- Date: December 31, 1958
- Season: 1958
- Stadium: Kidd Field
- Location: El Paso, Texas
- MVP: Guard Leonard Kuczewski
- Referee: Curly Hays (Border; split crew: Border, Mountain States)
- Attendance: 12,000–13,000

= 1958 Sun Bowl (December) =

American college football game

The 1958 Sun Bowl (December) was a college football postseason bowl game between the Wyoming Cowboys and the Hardin–Simmons Cowboys. This was the 25th Sun Bowl, and the first edition to be held in December; all prior Sun Bowls had been played on January 1 or January 2.

==Background==
Wyoming was champion of the Mountain States Conference for the third time in the 1950s and Hardin–Simmons was champion of the Border Conference for the third time in 16 years.

==Game summary==
Though both teams were stingy on defense, two turnovers in the second quarter led to Hardin–Simmons' downfall.
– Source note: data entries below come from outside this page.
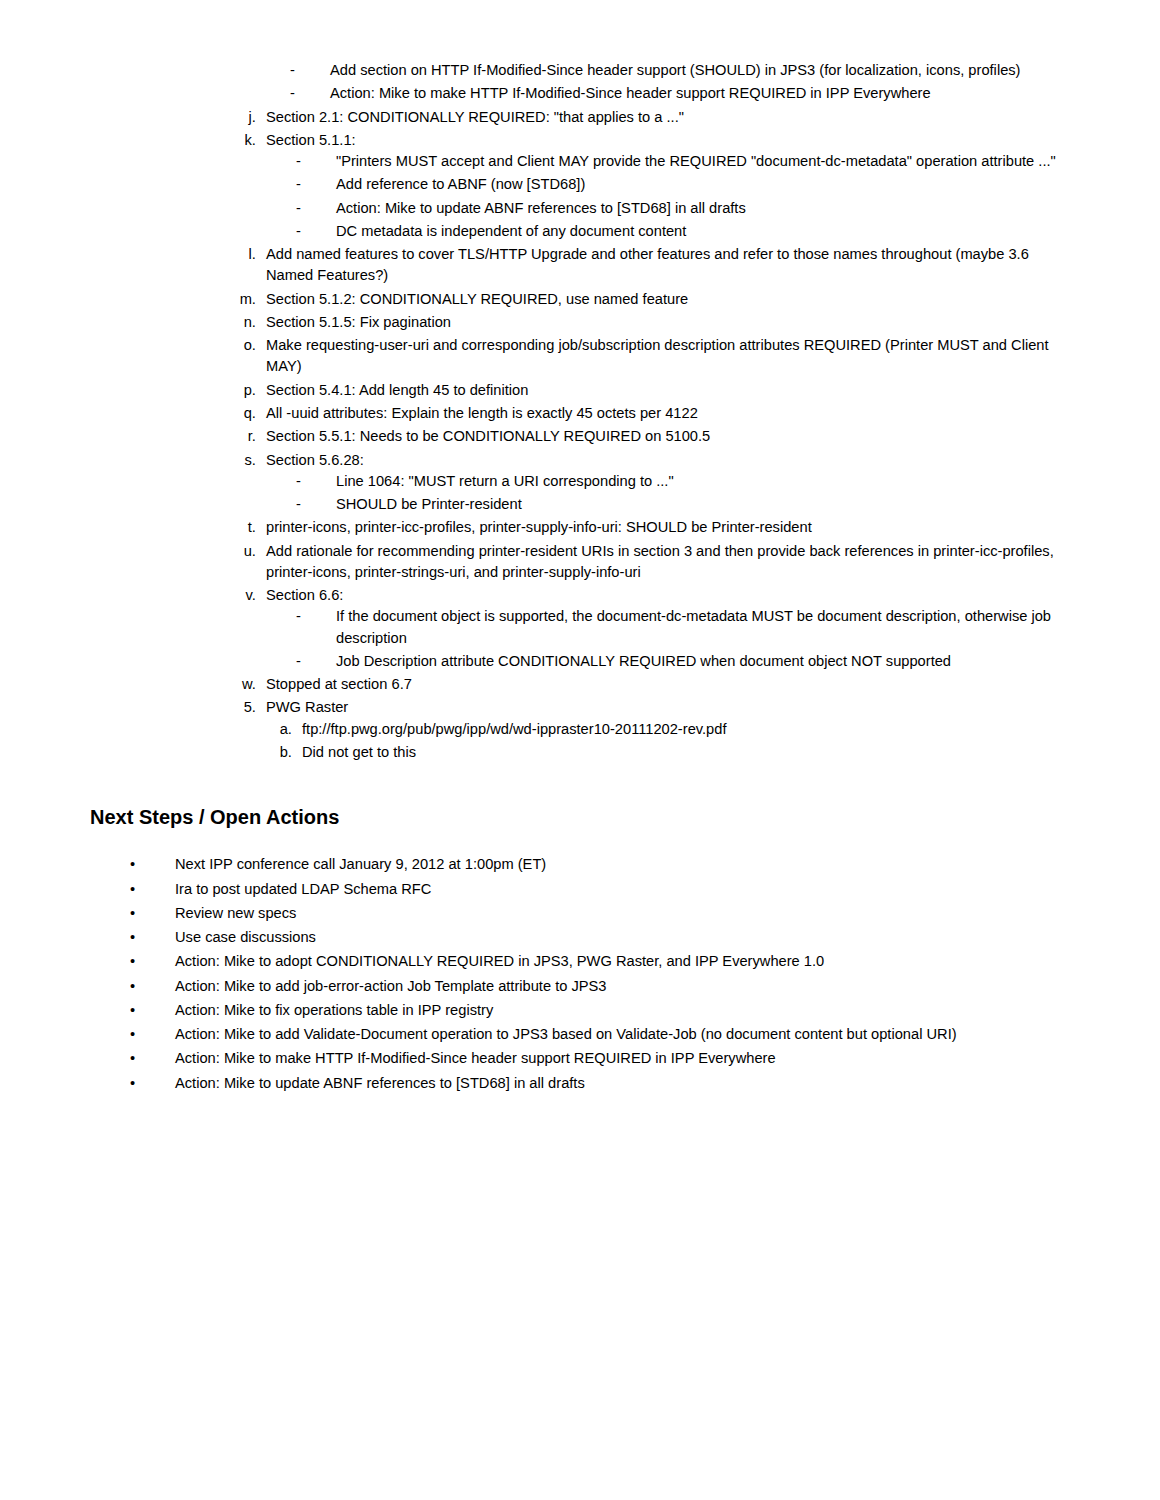Add section on HTTP If-Modified-Since header support (SHOULD) in JPS3 (for localization, icons, profiles)
Action: Mike to make HTTP If-Modified-Since header support REQUIRED in IPP Everywhere
Section 2.1: CONDITIONALLY REQUIRED: "that applies to a ..."
Section 5.1.1:
"Printers MUST accept and Client MAY provide the REQUIRED "document-dc-metadata" operation attribute ..."
Add reference to ABNF (now [STD68])
Action: Mike to update ABNF references to [STD68] in all drafts
DC metadata is independent of any document content
Add named features to cover TLS/HTTP Upgrade and other features and refer to those names throughout (maybe 3.6 Named Features?)
Section 5.1.2: CONDITIONALLY REQUIRED, use named feature
Section 5.1.5: Fix pagination
Make requesting-user-uri and corresponding job/subscription description attributes REQUIRED (Printer MUST and Client MAY)
Section 5.4.1: Add length 45 to definition
All -uuid attributes: Explain the length is exactly 45 octets per 4122
Section 5.5.1: Needs to be CONDITIONALLY REQUIRED on 5100.5
Section 5.6.28:
Line 1064: "MUST return a URI corresponding to ..."
SHOULD be Printer-resident
printer-icons, printer-icc-profiles, printer-supply-info-uri: SHOULD be Printer-resident
Add rationale for recommending printer-resident URIs in section 3 and then provide back references in printer-icc-profiles, printer-icons, printer-strings-uri, and printer-supply-info-uri
Section 6.6:
If the document object is supported, the document-dc-metadata MUST be document description, otherwise job description
Job Description attribute CONDITIONALLY REQUIRED when document object NOT supported
Stopped at section 6.7
PWG Raster
ftp://ftp.pwg.org/pub/pwg/ipp/wd/wd-ippraster10-20111202-rev.pdf
Did not get to this
Next Steps / Open Actions
Next IPP conference call January 9, 2012 at 1:00pm (ET)
Ira to post updated LDAP Schema RFC
Review new specs
Use case discussions
Action: Mike to adopt CONDITIONALLY REQUIRED in JPS3, PWG Raster, and IPP Everywhere 1.0
Action: Mike to add job-error-action Job Template attribute to JPS3
Action: Mike to fix operations table in IPP registry
Action: Mike to add Validate-Document operation to JPS3 based on Validate-Job (no document content but optional URI)
Action: Mike to make HTTP If-Modified-Since header support REQUIRED in IPP Everywhere
Action: Mike to update ABNF references to [STD68] in all drafts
Pete Hart fumbled the ball and Wyoming's Pat Smyth recovered on the 19 of Hardin. Two plays later, Bud Snyder ran for 22 yards to the end zone to give Wyoming a 7–0 lead. After the kickoff, Hardin–Simmons was at their own 21 yard line. After a seven-yard loss on the first play, an interception of Harold Stephens' pass by Leonard Kuczewski led to another Snyder touchdown run. Stephens cut the lead on a touchdown pass to Benji, but after the failed conversion attempt, Hardin–Simmons failed to reach the end zone after that. Though Wyoming was limited to 188 total yards compared to Hardin-Simmons' 235 yards of total offense, Wyoming forced four turnovers while Hardin-Simmons failed to utilize their rushing attack for more points.

==Aftermath==
Wyoming won three more conference titles, but was not invited to any more bowl games during the rest of Devaney's tenure. This was the last bowl game for Hardin–Simmons.